The cuts would decrease funding to QLC by $1.5 million and the Child and Family Services Division would take a $350,000 cut.
“We have never seen those kind of cuts in children’s services in the past, and we have been providing them for the last 40 years with very little increase in services and the rates that we receive,” QLC Director of Children’s Services Sandi Hursh said.
The cuts would eliminate two programs, Part C Early Intervention Services and Family Education and Support Services.
Governor Bullock said in response to the petition that the solution requires lawmakers to come together to find another way around the cuts.
“The path is either we make all these cuts, or we come together and certainly make some cuts but increase some revenues,” Bullock said. “And we need them to increase revenues or there’s not a way to fund all the things that Montanans expect.”

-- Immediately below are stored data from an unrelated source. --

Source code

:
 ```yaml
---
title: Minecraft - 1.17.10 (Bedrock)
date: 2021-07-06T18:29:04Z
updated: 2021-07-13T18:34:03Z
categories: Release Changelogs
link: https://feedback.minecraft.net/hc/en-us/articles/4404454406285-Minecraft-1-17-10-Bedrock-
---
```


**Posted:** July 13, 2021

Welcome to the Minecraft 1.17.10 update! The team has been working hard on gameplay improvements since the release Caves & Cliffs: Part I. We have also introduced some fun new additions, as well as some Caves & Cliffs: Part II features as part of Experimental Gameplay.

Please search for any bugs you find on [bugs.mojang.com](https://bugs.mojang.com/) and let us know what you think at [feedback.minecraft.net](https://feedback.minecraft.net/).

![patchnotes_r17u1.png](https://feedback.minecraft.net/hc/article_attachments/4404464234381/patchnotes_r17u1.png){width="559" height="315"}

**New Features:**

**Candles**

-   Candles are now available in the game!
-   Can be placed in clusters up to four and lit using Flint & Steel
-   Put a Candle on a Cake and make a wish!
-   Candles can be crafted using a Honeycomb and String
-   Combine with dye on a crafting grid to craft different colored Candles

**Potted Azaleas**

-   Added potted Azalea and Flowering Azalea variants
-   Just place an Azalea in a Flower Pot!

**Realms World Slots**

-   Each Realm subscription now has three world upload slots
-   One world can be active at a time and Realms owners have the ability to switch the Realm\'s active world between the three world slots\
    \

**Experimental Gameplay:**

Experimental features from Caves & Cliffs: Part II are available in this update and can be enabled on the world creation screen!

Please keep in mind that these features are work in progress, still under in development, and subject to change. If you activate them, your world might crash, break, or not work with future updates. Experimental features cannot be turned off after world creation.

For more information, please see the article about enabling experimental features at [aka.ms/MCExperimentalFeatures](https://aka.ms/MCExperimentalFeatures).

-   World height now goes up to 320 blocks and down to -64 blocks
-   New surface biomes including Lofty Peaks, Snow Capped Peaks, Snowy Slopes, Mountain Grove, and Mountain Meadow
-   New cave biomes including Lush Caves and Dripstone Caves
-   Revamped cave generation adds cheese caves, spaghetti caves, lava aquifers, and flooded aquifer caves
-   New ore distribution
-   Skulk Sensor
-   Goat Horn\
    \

The petition was sent to the Governor’s office and presented to legislators in Helena on Wednesday.
One family in Great Falls explained what the Part C program means to them.
Doctors said two-year-old Olivia had a 20 percent chance of survival after birth and her twin sister Isabella was given even less. The twins were born prematurely, which created developmental and physical challenges for the girls.
Isabella has made progress walking with help from a physical therapist. Their mother Sarah Goldsmith found the help through the Part C program.
But she said their progress could soon take a step backwards if the program is eliminated as proposed under the state’s budget cuts.
“Just the threat of these services being cut, it’s really scary, just thinking about not having that support in all those different ways,” Goldsmith said.
Part C is a federally-matched program and provides resources, education and support to families that have young children with special needs.
According to Goldsmith, eliminating the program would affect hundreds of families and children like Isabella and Olivia, who receive help through Part C.
“If it were to get cut, there’s no telling how far these kids would be behind, or maybe they wouldn’t even reach their maximum potential and given the chance they should be given,” Goldsmith said.
She said Olivia is a testament to the help the program provides to families. Olivia has reached her developmental milestones and will not need to continue the program while her sister continues to see progress.
“Isabella will continue to receive services and there’s no doubt in my mind without these services for kids like them, they wouldn’t be caught up, they wouldn’t be thriving as well as they are,” she said.
Goldsmith added she was glad to sign the QLC petition and hopes lawmakers come to a final decision without putting childrens’ needs in jeopardy.
“It would just be really disgraceful to our children to cut a program that’s so important for some of our bravest little warriors in this world,” she said.
Governor Bullock said while unfortunate, the cuts could be felt by all.
“When you have to cut $227 million, folks will be impacted across the board,” he said.
The Montana Department of Public Health and Human Services said they’ve heard from families, clients and providers who are concerned about the cuts.
They said nobody wants to see these programs in jeopardy, but unfortunately, they are a part of the $105 million in funding reductions for DPHHS.
The department has had to come up with 46 percent of the total savings that Bullock is seeking.